Dissecting the association of the human palatine tonsil microbiome and HPV-driven oropharyngeal squamous cell carcinoma

Automatisch geschlossen · 2017 bis 2018

Monozentrisch am KSSG
Automatisch geschlossen
Schlagwörter (Tags)
Human papilloma virus, oropharyngeal carcinoma, microbiome, tonsil, macrophages

Oropharyngeal squamous cell carcinoma (OPSCC) can be caused by viral transformation of epithelial cells in the oropharynx such as high risk-human papilloma virus (HR-HPV).
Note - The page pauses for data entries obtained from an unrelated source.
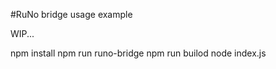 #RuNo bridge usage example

WIP...

  npm install
  npm run runo-bridge
  npm run builod
  node index.js
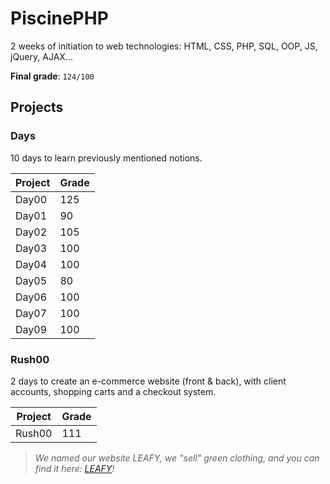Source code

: # PiscinePHP
2 weeks of initiation to web technologies: HTML, CSS, PHP, SQL, OOP, JS, jQuery, AJAX...

**Final grade**: `124/100`

## Projects
### Days
10 days to learn previously mentioned notions.

| Project | Grade |
|---------|-------|
| Day00   | 125   |
| Day01   | 90    |
| Day02   | 105   |
| Day03   | 100   |
| Day04   | 100   |
| Day05   | 80    |
| Day06   | 100   |
| Day07   | 100   |
| Day09   | 100   |

### Rush00
2 days to create an e-commerce website (front & back), with client accounts, shopping carts and a checkout system.

| Project | Grade |
|---------|-------|
| Rush00  | 111   |

> *We named our website LEAFY, we "sell" green clothing, and you can find it here: [LEAFY](http://42-leafy.lolyangccool.ovh/)!*
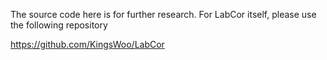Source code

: The source code here is for further research. For LabCor itself, please use the following repository

https://github.com/KingsWoo/LabCor
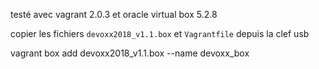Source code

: testé avec vagrant 2.0.3 et oracle virtual box 5.2.8


copier les fichiers `devoxx2018_v1.1.box` et `Vagrantfile` depuis la clef usb



vagrant box add devoxx2018_v1.1.box --name devoxx_box


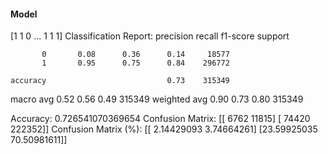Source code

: #### Model
[1 1 0 ... 1 1 1]
Classification Report:
              precision    recall  f1-score   support

           0       0.08      0.36      0.14     18577
           1       0.95      0.75      0.84    296772

    accuracy                           0.73    315349
   macro avg       0.52      0.56      0.49    315349
weighted avg       0.90      0.73      0.80    315349

Accuracy: 0.726541070369654
Confusion Matrix:
[[  6762  11815]
 [ 74420 222352]]
Confusion Matrix (%):
[[ 2.14429093  3.74664261]
 [23.59925035 70.50981611]]
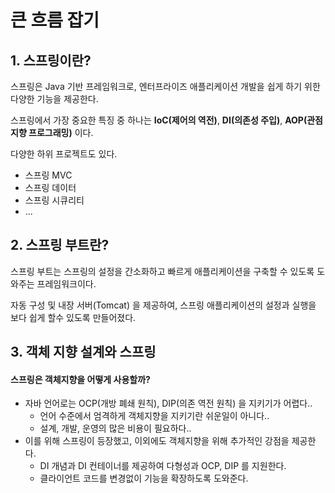 # 큰 흐름 잡기

## 1. 스프링이란?&#x20;

스프링은 Java 기반 프레임워크로, 엔터프라이즈 애플리케이션 개발을 쉽게 하기 위한 다양한 기능을 제공한다.&#x20;

스프링에서 가장 중요한 특징 중 하나는 **IoC(제어의 역전)**, **DI(의존성 주입)**, **AOP(관점 지향 프로그래밍)** 이다.&#x20;

다양한 하위 프로젝트도 있다.&#x20;

* 스프링 MVC
* 스프링 데이터
* 스프링 시큐리티&#x20;
* ...&#x20;

## 2. 스프링 부트란?&#x20;

스프링 부트는 스프링의 설정을 간소화하고 빠르게 애플리케이션을 구축할 수 있도록 도와주는 프레임워크이다.&#x20;

자동 구성 및 내장 서버(Tomcat) 을 제공하여, 스프링 애플리케이션의 설정과 실행을 보다 쉽게 할수 있도록 만들어졌다.&#x20;

## 3. 객체 지향 설계와 스프링&#x20;

#### 스프링은 객체지향을 어떻게 사용할까?&#x20;

* 자바 언어로는 OCP(개방 폐쇄 원칙), DIP(의존 역전 원칙) 을 지키기가 어렵다..&#x20;
  * 언어 수준에서 엄격하게 객체지향을 지키기란 쉬운일이 아니다..
  * 설계, 개발, 운영의 많은 비용이 필요하다..&#x20;
* 이를 위해 스프링이 등장했고, 이외에도 객체지향을 위해 추가적인 강점을 제공한다.&#x20;
  * DI 개념과 DI 컨테이너를 제공하여 다형성과 OCP, DIP 를 지원한다.&#x20;
  * 클라이언트 코드를 변경없이 기능을 확장하도록 도와준다.&#x20;
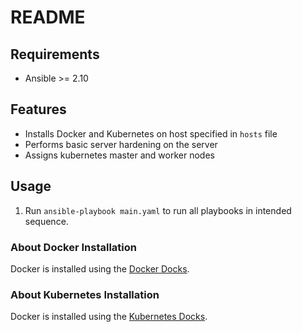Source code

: # README

## Requirements

- Ansible >= 2.10

## Features

- Installs Docker and Kubernetes on host specified in `hosts` file
- Performs basic server hardening on the server
- Assigns kubernetes master and worker nodes

## Usage

1. Run `ansible-playbook main.yaml` to run all playbooks in intended sequence.

### About Docker Installation
Docker is installed using the [Docker Docks].

### About Kubernetes Installation
Docker is installed using the [Kubernetes Docks].


   [Docker Docks]: <https://docs.docker.com/engine/install/ubuntu/#install-using-the-repository>
   [Kubernetes Docks]: <https://kubernetes.io/docs/setup/production-environment/tools/kubeadm/install-kubeadm/#installing-kubeadm-kubelet-and-kubectl>
   
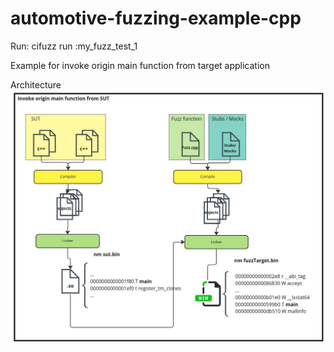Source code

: # automotive-fuzzing-example-cpp

Run: cifuzz run :my_fuzz_test_1

Example for invoke origin main function from target application

Architecture
![Architectur](/documentation/Invoke_Main.jpg)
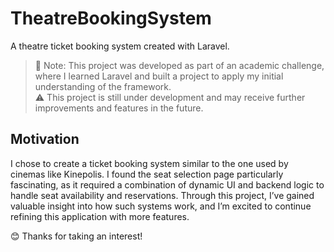 # TheatreBookingSystem
A theatre ticket booking system created with Laravel.

> 📘 Note: This project was developed as part of an academic challenge, where I learned Laravel and built a project to apply my initial understanding of the framework.  
> ⚠️ This project is still under development and may receive further improvements and features in the future.  

## Motivation
I chose to create a ticket booking system similar to the one used by cinemas like Kinepolis. I found the seat selection page particularly fascinating, as it required a combination of dynamic UI and backend logic to handle seat availability and reservations. 
Through this project, I’ve gained valuable insight into how such systems work, and I’m excited to continue refining this application with more features.

😊 Thanks for taking an interest!
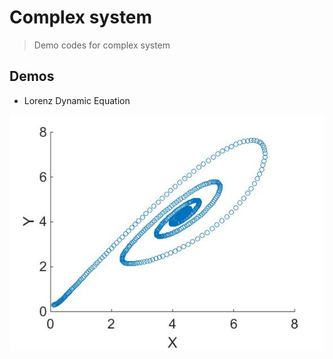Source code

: # Complex system
> Demo codes for complex system

## Demos
+ Lorenz Dynamic Equation

![](Lorenz.jpeg)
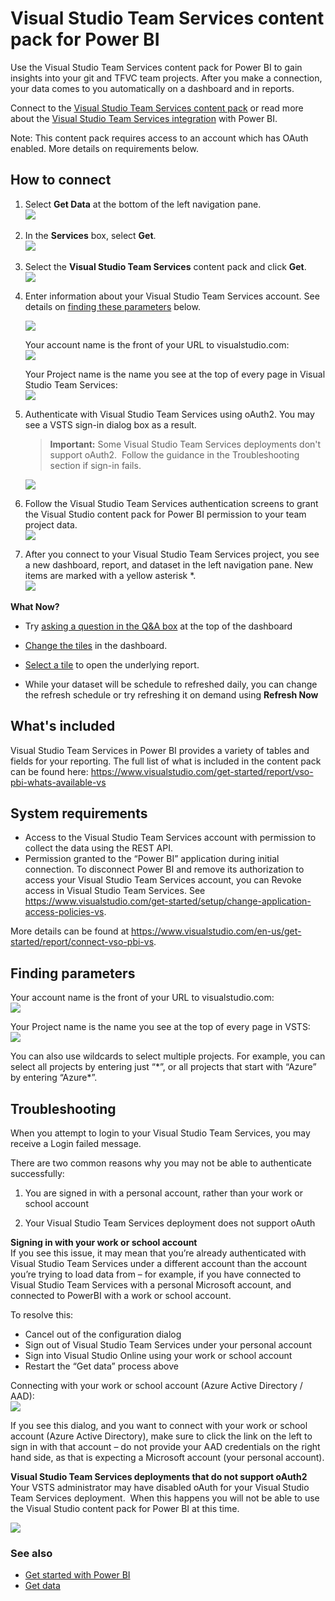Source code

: ﻿<properties 
   pageTitle="Visual Studio Team Services content pack"
   description="Visual Studio Team Services content pack for Power BI"
   services="powerbi" 
   documentationCenter="" 
   authors="theresapalmer" 
   manager="mblythe" 
   backup=""
   editor=""
   tags=""
   qualityFocus="no"
   qualityDate=""/>
 
<tags
   ms.service="powerbi"
   ms.devlang="NA"
   ms.topic="article"
   ms.tgt_pltfrm="NA"
   ms.workload="powerbi"
   ms.date="08/03/2016"
   ms.author="tpalmer"/>
# Visual Studio Team Services content pack for Power&nbsp;BI

Use the Visual Studio Team Services content pack for Power BI to gain insights into your git and TFVC team projects. After you make a connection, your data comes to you automatically on a dashboard and in reports. 

Connect to the [Visual Studio Team Services content pack](https://app.powerbi.com/getdata/services/visual-studio-online) or read more about the [Visual Studio Team Services integration](https://powerbi.microsoft.com/integrations/visual_studio_online) with Power BI.

Note: This content pack requires access to an account which has OAuth enabled. More details on requirements below.

## How to connect

1.  Select **Get Data** at the bottom of the left navigation pane.  
    ![](media/powerbi-content-pack-visual-studio/PBI_GetData.png) 

2.  In the **Services** box, select **Get**.  
    ![](media/powerbi-content-pack-visual-studio/PBI_GetServices.png) 

3.  Select the **Visual Studio Team Services** content pack and click **Get**.     
    ![](media/powerbi-content-pack-visual-studio/vsts.png)

4.  Enter information about your Visual Studio Team Services account. See details on [finding these parameters](#FindingParams) below.

    ![](media/powerbi-content-pack-visual-studio/PBI_VSOSignIn.png)

    Your account name is the front of your URL to visualstudio.com:    
    ![](media/powerbi-content-pack-visual-studio/URLimage.png)

    Your Project name is the name you see at the top of every page in Visual Studio Team Services:  
	![](media/powerbi-content-pack-visual-studio/Projectimage.png)

5.  Authenticate with Visual Studio Team Services using oAuth2. You may see a VSTS sign-in dialog box as a result.  

	>**Important:** Some Visual Studio Team Services deployments don't support oAuth2.  Follow the guidance in the Troubleshooting section if sign-in fails.

    ![](media/powerbi-content-pack-visual-studio/PBI_VSOSignIn2.png)

6.  Follow the Visual Studio Team Services authentication screens to grant the Visual Studio content pack for Power BI permission to your team project data.   
    ![](media/powerbi-content-pack-visual-studio/VSOAuthorizeApp450.png)

7.  After you connect to your Visual Studio Team Services project, you see a new dashboard, report, and dataset in the left navigation pane. New items are marked with a yellow asterisk \*.  
    ![](media/powerbi-content-pack-visual-studio/VisualStudioOnline800px.png) 


**What Now?**

- Try [asking a question in the Q&A box](powerbi-service-q-and-a.md) at the top of the dashboard

- [Change the tiles](powerbi-service-edit-a-tile-in-a-dashboard.md) in the dashboard.

- [Select a tile](powerbi-service-dashboard-tiles.md) to open the underlying report.

- While your dataset will be schedule to refreshed daily, you can change the refresh schedule or try refreshing it on demand using **Refresh Now**


## What's included

Visual Studio Team Services in Power BI provides a variety of tables and fields for your reporting. The full list of what is included in the content pack can be found here:  <https://www.visualstudio.com/get-started/report/vso-pbi-whats-available-vs>

## System requirements

-   Access to the Visual Studio Team Services account with permission to collect the data using the REST API.  
-   Permission granted to the “Power BI” application during initial connection. To disconnect Power BI and remove its authorization to access your Visual Studio Team Services account, you can Revoke access in Visual Studio Team Services. See <https://www.visualstudio.com/get-started/setup/change-application-access-policies-vs>.  

More details can be found at <https://www.visualstudio.com/en-us/get-started/report/connect-vso-pbi-vs>.

<a name="FindingParams"></a>
## Finding parameters 

Your account name is the front of your URL to visualstudio.com:    
    ![](media/powerbi-content-pack-visual-studio/URLimage.png)

Your Project name is the name you see at the top of every page in VSTS:  
	![](media/powerbi-content-pack-visual-studio/Projectimage.png)

You can also use wildcards to select multiple projects. For example, you can select all projects by entering just “\*”, or all projects that start with “Azure” by entering “Azure\*”.

## Troubleshooting
  
When you attempt to login to your Visual Studio Team Services, you may receive a Login failed message. 

There are two common reasons why you may not be able to authenticate successfully:

1) You are signed in with a personal account, rather than your work or school account  

2) Your Visual Studio Team Services deployment does not support oAuth 

**Signing in with your work or school account**  
If you see this issue, it may mean that you’re already authenticated with Visual Studio Team Services under a different account than the account you’re trying to load data from – for example, if you have connected to Visual Studio Team Services with a personal Microsoft account, and connected to PowerBI with a work or school account.

To resolve this:  
-   Cancel out of the configuration dialog  
-   Sign out of Visual Studio Team Services under your personal account  
-   Sign into Visual Studio Online using your work or school account  
-   Restart the “Get data” process above  

Connecting with your work or school account (Azure Active Directory / AAD):  
    ![](media/powerbi-content-pack-visual-studio/vsologinscreen.png)

If you see this dialog, and you want to connect with your work or school account (Azure Active Directory), make sure to click the link on the left to sign in with that account – do not provide your AAD credentials on the right hand side, as that is expecting a Microsoft account (your personal account).

**Visual Studio Team Services deployments that do not support oAuth2**  
Your VSTS administrator may have disabled oAuth for your Visual Studio Team Services deployment.  When this happens you will not be able to use the Visual Studio content pack for Power BI at this time.  

![](media/powerbi-content-pack-visual-studio/oauth.png)

### See also
- [Get started with Power BI](powerbi-service-get-started.md)
- [Get data](powerbi-service-get-data.md)
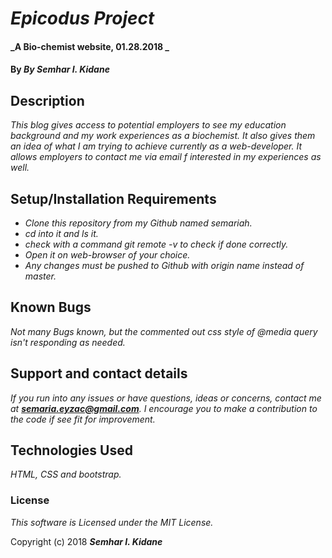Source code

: # _Epicodus Project_

#### _A Bio-chemist website, 01.28.2018 _

#### By _**By Semhar I. Kidane**_

## Description

_This blog gives access to potential employers to see my education background and my work experiences as a biochemist. It also gives them an idea of what I am trying to achieve currently as a web-developer. It allows employers to contact me via email f interested in my experiences as well._

## Setup/Installation Requirements

* _Clone this repository from my Github named semariah._
* _cd into it and ls it._
* _check with a command git remote -v to check if done correctly._
* _Open it on web-browser of your choice._
* _Any changes must be pushed to Github with origin name instead of master._


## Known Bugs

_Not many Bugs known, but the commented out css style of @media query isn't responding as needed._

## Support and contact details

_If you run into any issues or have questions, ideas or concerns, contact me at **semaria.eyzac@gmail.com**. I encourage you to make a contribution to the code if see fit for improvement._

## Technologies Used

_HTML, CSS and bootstrap._

### License

*This software is Licensed under the MIT License.*

Copyright (c) 2018 **_Semhar I. Kidane_**
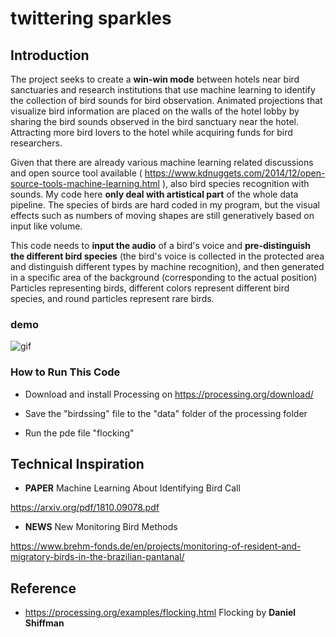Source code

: # twittering sparkles

## Introduction


The project seeks to create a **win-win mode** between hotels near bird sanctuaries and research institutions that use machine learning to identify the collection of bird sounds for bird observation. Animated projections that visualize bird information are placed on the walls of the hotel lobby by sharing the bird sounds observed in the bird sanctuary near the hotel. Attracting more bird lovers to the hotel while acquiring funds for bird researchers.

Given that there are already various machine learning related discussions and open source tool available ( <https://www.kdnuggets.com/2014/12/open-source-tools-machine-learning.html> ), also bird species recognition with sounds. My code here **only deal with artistical part** of the whole data pipeline. The species of birds are hard coded in my program, but the visual effects such as numbers of moving shapes are still generatively based on input like volume.

This code needs to **input the audio** of a bird's voice and **pre-distinguish the different bird species** (the bird's voice is collected in the protected area and distinguish different types by machine recognition), and then generated in a specific area of the background (corresponding to the actual position) Particles representing birds, different colors represent different bird species, and round particles represent rare birds.
### demo
![gif](image/Demo.gif)
### How to Run This Code
  * Download and install Processing on <https://processing.org/download/>
  
  * Save the "birdssing" file to the "data" folder of the processing folder 
  
  * Run the pde file "flocking"




## Technical Inspiration

* **PAPER**  Machine Learning About Identifying Bird Call 

<https://arxiv.org/pdf/1810.09078.pdf>


* **NEWS**  New Monitoring Bird Methods

<https://www.brehm-fonds.de/en/projects/monitoring-of-resident-and-migratory-birds-in-the-brazilian-pantanal/> 





## Reference
* https://processing.org/examples/flocking.html Flocking by **Daniel Shiffman**
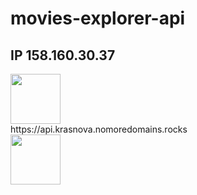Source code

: # movies-explorer-api

## IP 158.160.30.37

<div id="header" align="left">
  <img src="https://img.freepik.com/premium-vector/back-end-typographic-header-concept_277904-6387.jpg?w=2000
" width="80"/>
</div>
https://api.krasnova.nomoredomains.rocks

<div id="header" align="left">
  <img src="https://img.freepik.com/premium-vector/frontend-typographic-header-concept-website-interface-design-improvement-programming-and-coding-it-profession-isolated-flat-vector-illustration_277904-7101.jpg?w=2000" width="80"/>
</div>
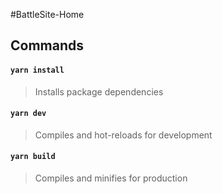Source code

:#BattleSite-Home
## Commands
#### `yarn install`
> Installs package dependencies

#### `yarn dev`
> Compiles and hot-reloads for development

#### `yarn build`
> Compiles and minifies for production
Importantly, the incidence of OPSCC has been increasing during the last decades although tumors with biologically active infection by HR-HPV exhibit a distinct biology and improved treatment response leading to better patient outcome. Recent studies have suggested that the containment of HR-HPV can be influenced by the microbiome present at mucosal surfaces and by microbial agents that persist within immune cells and thereby alter immune responses against the pathogen. Hence, we hypothesize that the microbiome of human palatine tonsils contributes to the establishment and persistence of HPV infection leading to malignant transformation and development of OPSCC. In particular, we assume that the microbial composition in left and right tonsils from the healthy individual is identical or at least very similar. Moreover, we expect to detect differences between the diseased and healthy tonsils of patients affected by OPSCC.
We plan to characterize the microbial composition of tonsillar surfaces and crypts in healthy individuals suffering from sleep apnae using next generation sequencing of 16S V5-V6 rDNA amplicons. We expect that this initial part of the study will fill a critical gap in the knowledge on the microbiome present in different compartments in tonsils of healthy adults. Next, we plan to profile the tonsillar microbiome of patients suffering from HPV-associated OPSCC and OPSCC that is not linked to HPV infection. We expect that evaluation of next generation sequencing and clinical data will provide novel knowledge on microbiome-HPV interaction and will found the basis for further prospective clinical studies. Finally, we plan to assess whether a distinct intracellular microbiome exists in immune cells within the tonsillar lymphoid tissue using multi-parameter flow cytometric analysis and cell sorting. We anticipate that these analyses will reveal whether and to what extent bacterial communities are associated with immune cells in human tonsils.
Overall, the outlined project will provide hitherto unknown information on the microbiome of different compartments in human tonsils, support design of future prospective clinical studies to clarify the role of the microbiome in HVP-driven OPSCC and direct future analyses of immune cell-commensal bacteria interaction in tonsillar lymphoid tissue.